Back then I was called a lunatic and conspiracy theorist.
Fortunately, we still have the blueprints to reconstruct anything that was compromised or destroyed.
Would it be asking to too much or hoping too much for justice? Americans are punished quickly for the most trivial of mistakes: overdrawing one's checking account, forgetting to register the vehicle or inspect it.... errors that are most often than not caused by exhaustion from working too many hours to afford the bills. Miss one payment on anything, and you are punished swiftly with extravagant fees. Then these fees are cast back INTO the balance and begin accruing interest, more punishment.
So the time clock for punishing our tiny mistakes is marked in seconds while the time clock for punishing the people at the top is years. Ken Lay actually expired waiting for his sentencing.
I bet I'm not the only one who wonders why the wheels of justice mow us little people down while exempting people like Bush and Cheney and their crony pals.
Kimberly wrote on April 12, 2007 4:38 PM:On an earlier thread about Gonzales and the DOJ attorney firings, there was a link to a story about a fire in the DOJ IT department where their servers are stored.

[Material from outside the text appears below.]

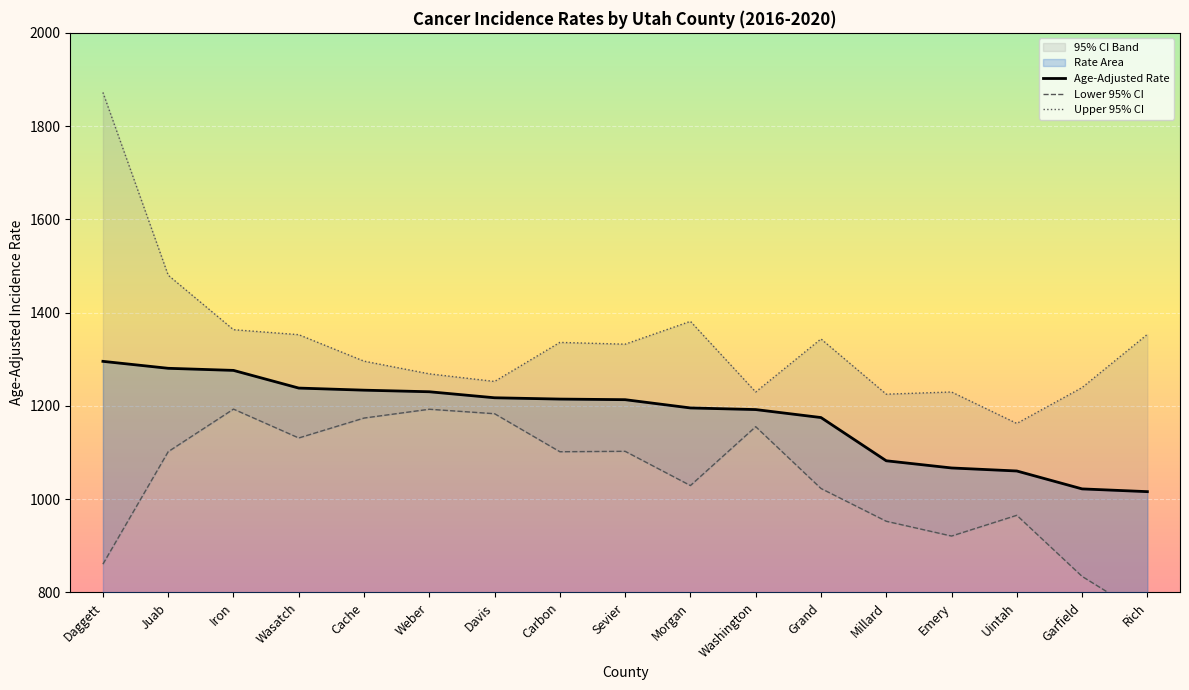

What is the difference between the second highest and minimum values in the Upper 95% CI series?

317.8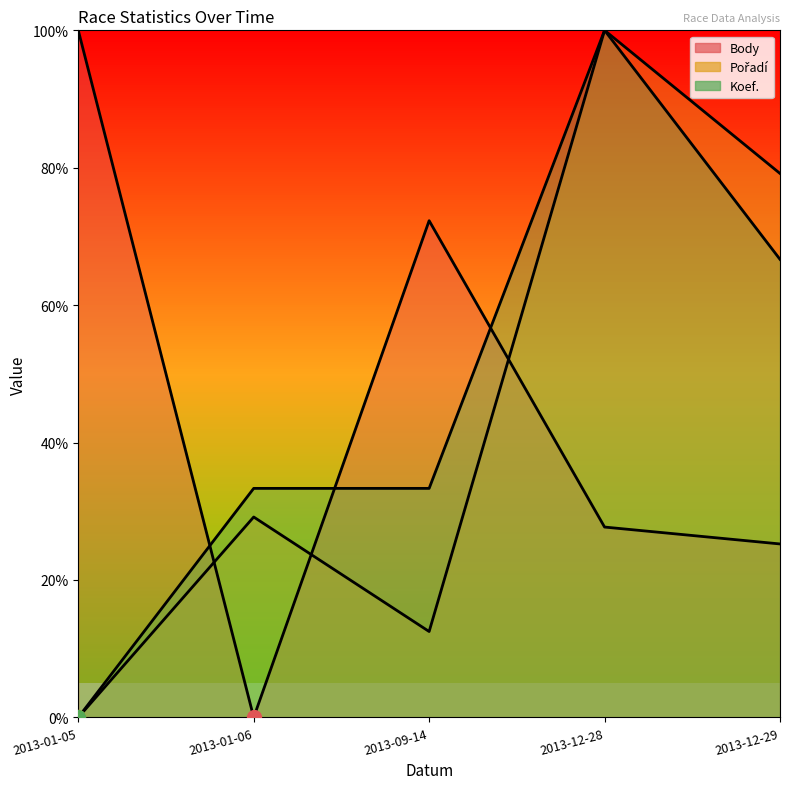

What value does the Body series have at 2013-12-29?

25.2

I guess you wouldn't be able to recover emails from a toasted drive
Randy wrote on April 12, 2007 4:39 PM:For Senator Leahy it's time to get tough and show some savy. Yellng into a camera is not enough. It's time to use the Hi-tech resources that our government has available. He needs to say that if you can't find them then we will. He needs the whole country saying, "go get them Pat". Good start but now it's time to use all the power.